# ABOUT THIS EXERCISE
Pull out each line in the items below that contains the string "from". Case counts, so a line with the string in different capitalization doesn't qualify.

# DATA FOR PROCESSING
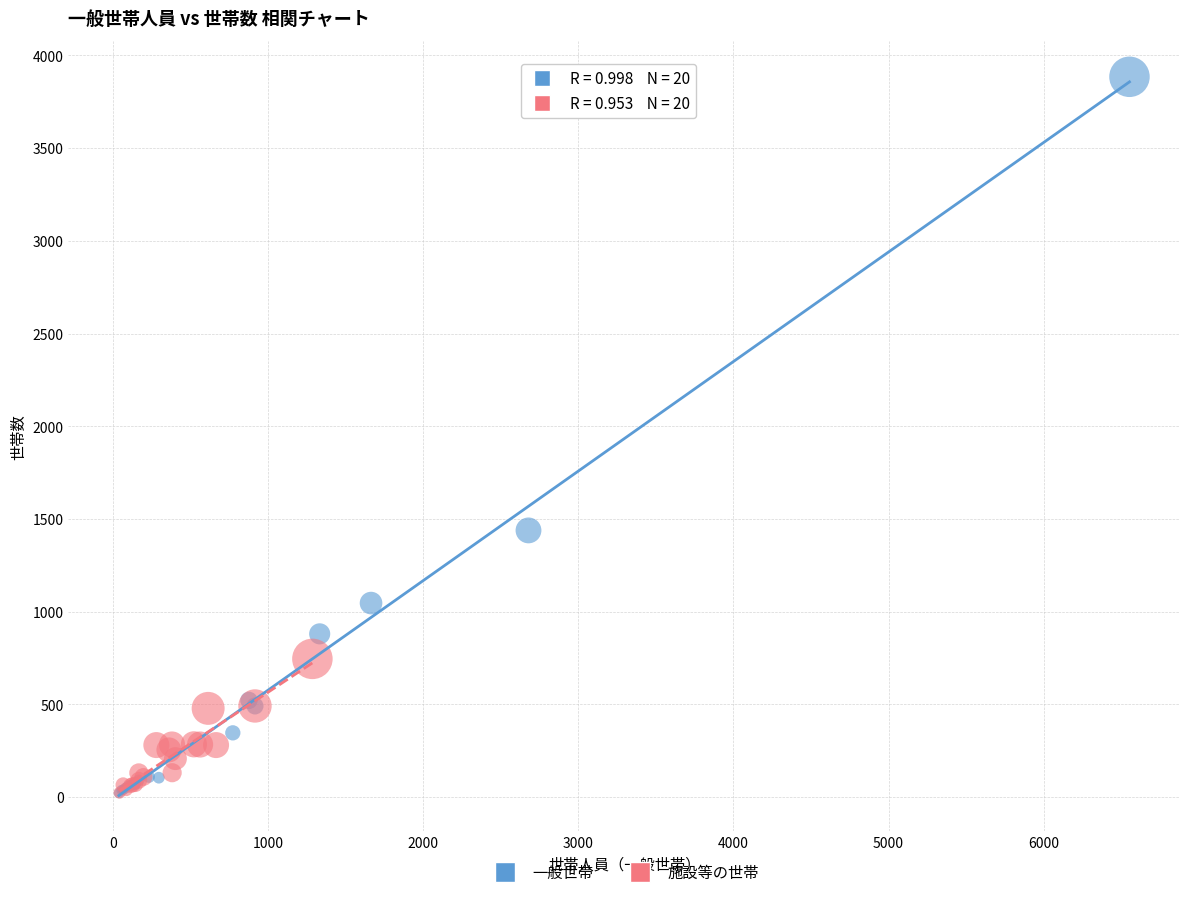

Which series has the largest Y range (max minus min)?

一般世帯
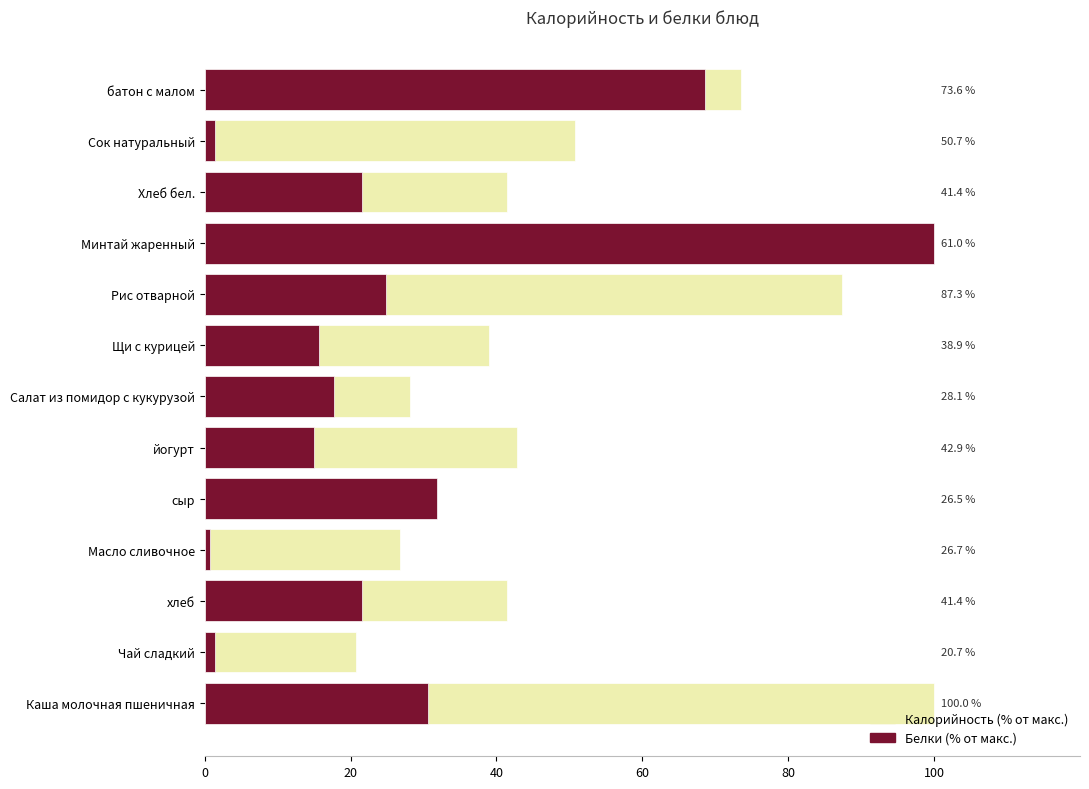

Rank the series by their average value, from highest to lowest.

Калорийность, Белки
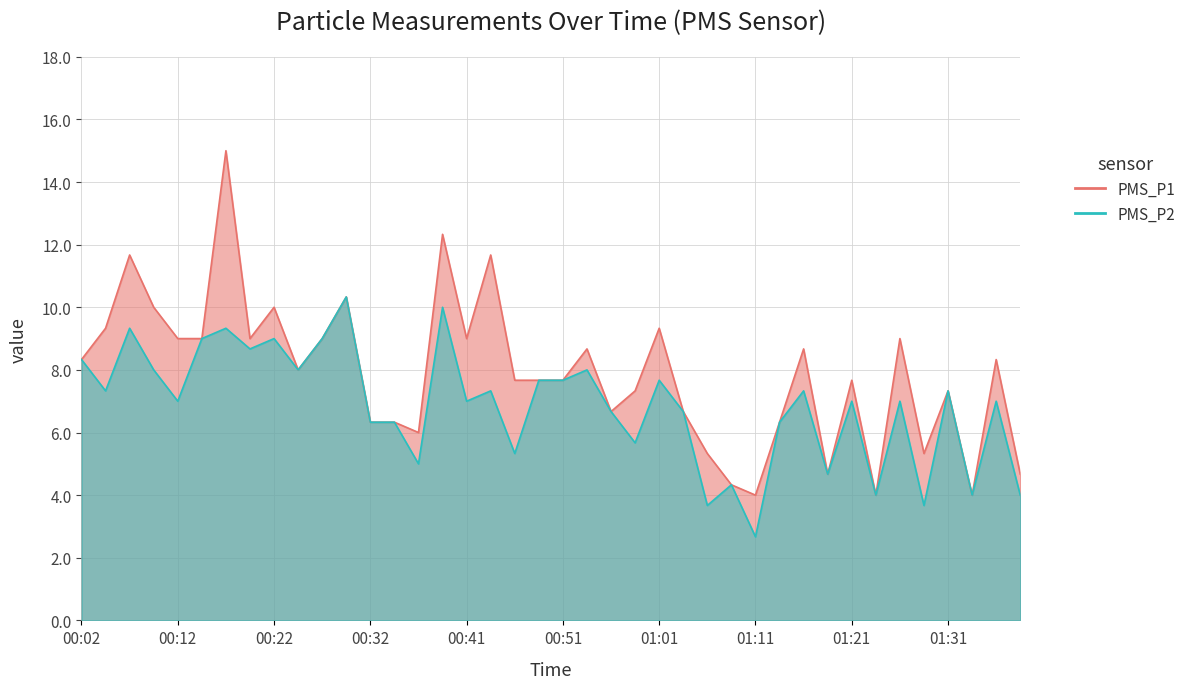

How many values in the PMS_P2_line series are below 7?

16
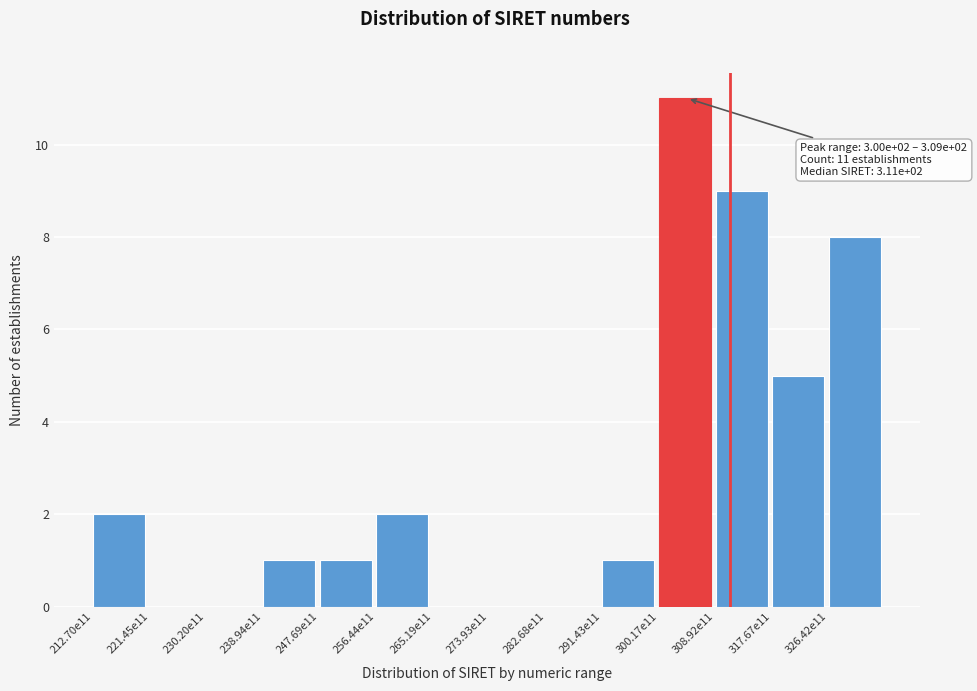

Reading left to right, what are all the values shown in this chart?

212.70e11=2	221.45e11=0	230.20e11=0	238.94e11=1	247.69e11=1	256.44e11=2	265.19e11=0	273.93e11=0	282.68e11=0	291.43e11=1	300.17e11=11	308.92e11=9	317.67e11=5	326.42e11=8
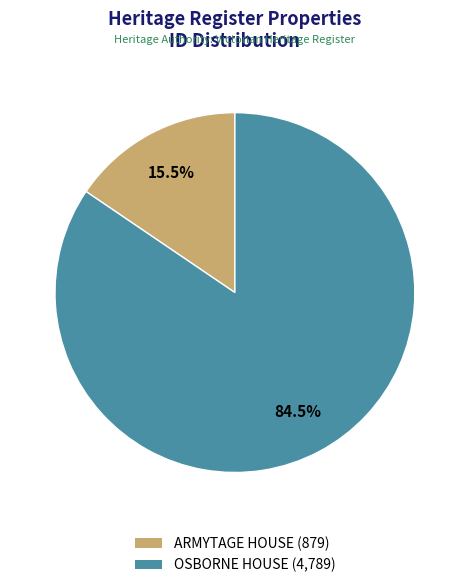

Which category has the biggest portion of the pie?

OSBORNE HOUSE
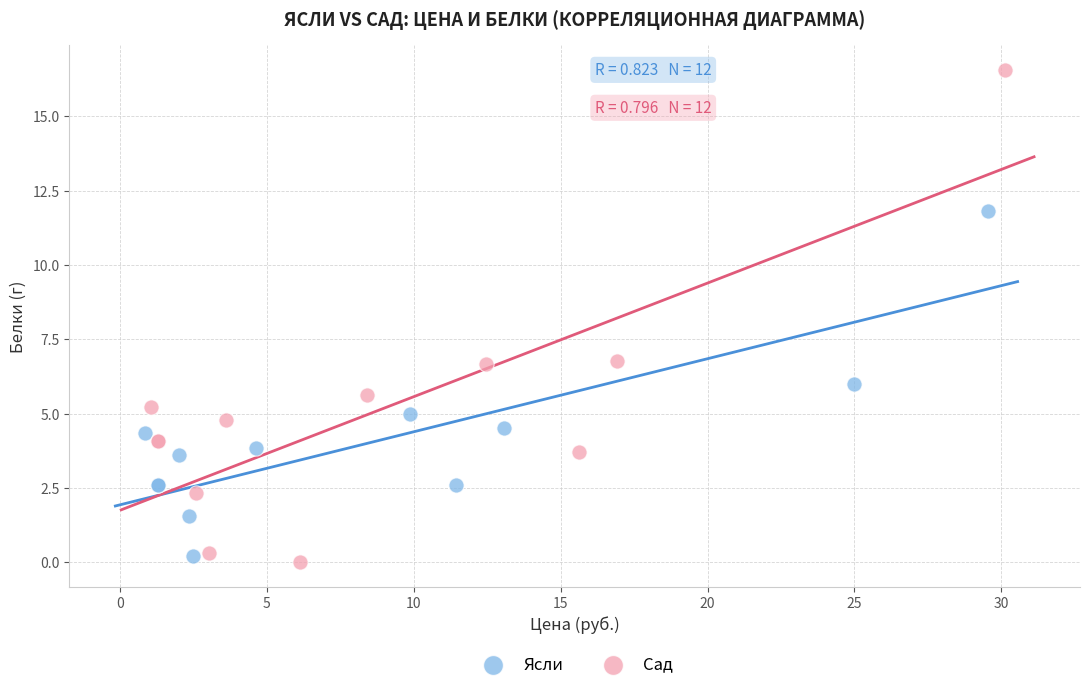

Which series contains the lowest Y value?

Сад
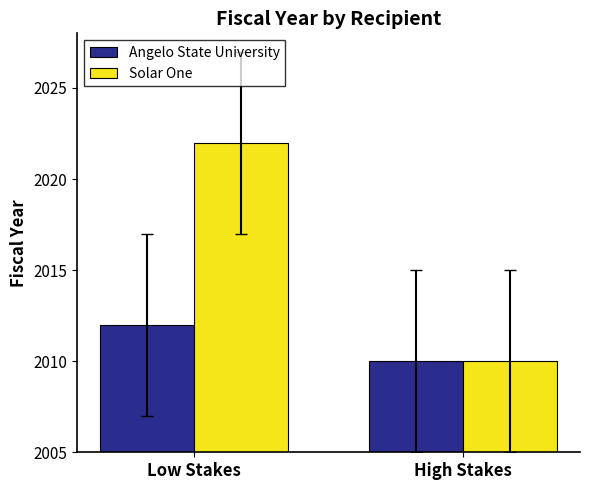

What is the label of the 1st bar from the right?

High Stakes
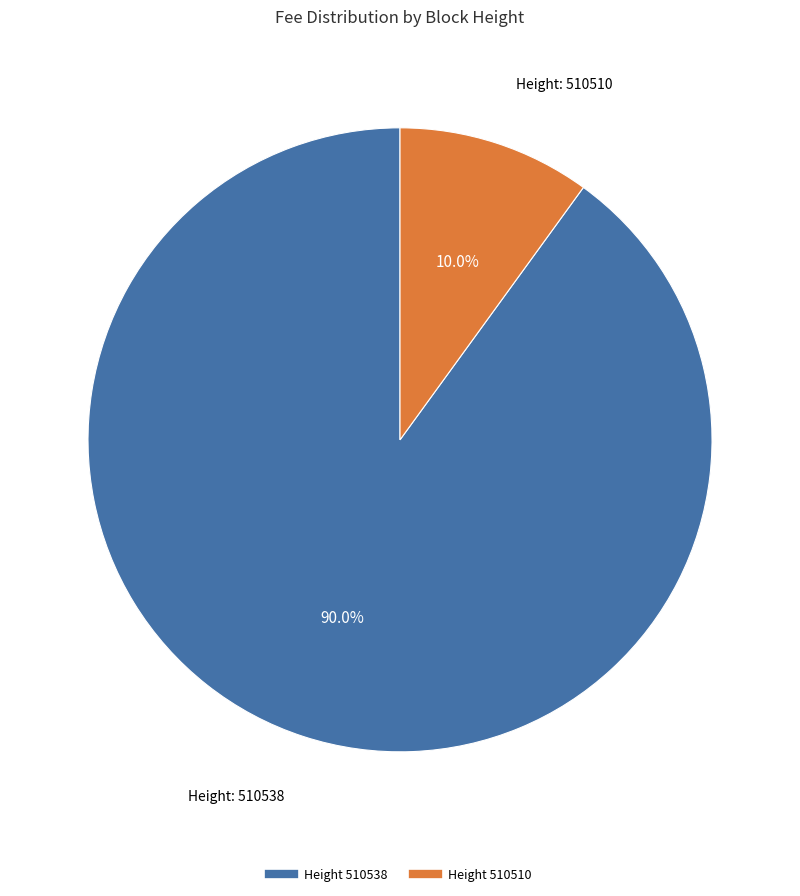

Does any single category account for the majority?

Yes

# SOLUTION
Rank the series by their average value, from highest to lowest.
What is the label of the 1st bar from the right?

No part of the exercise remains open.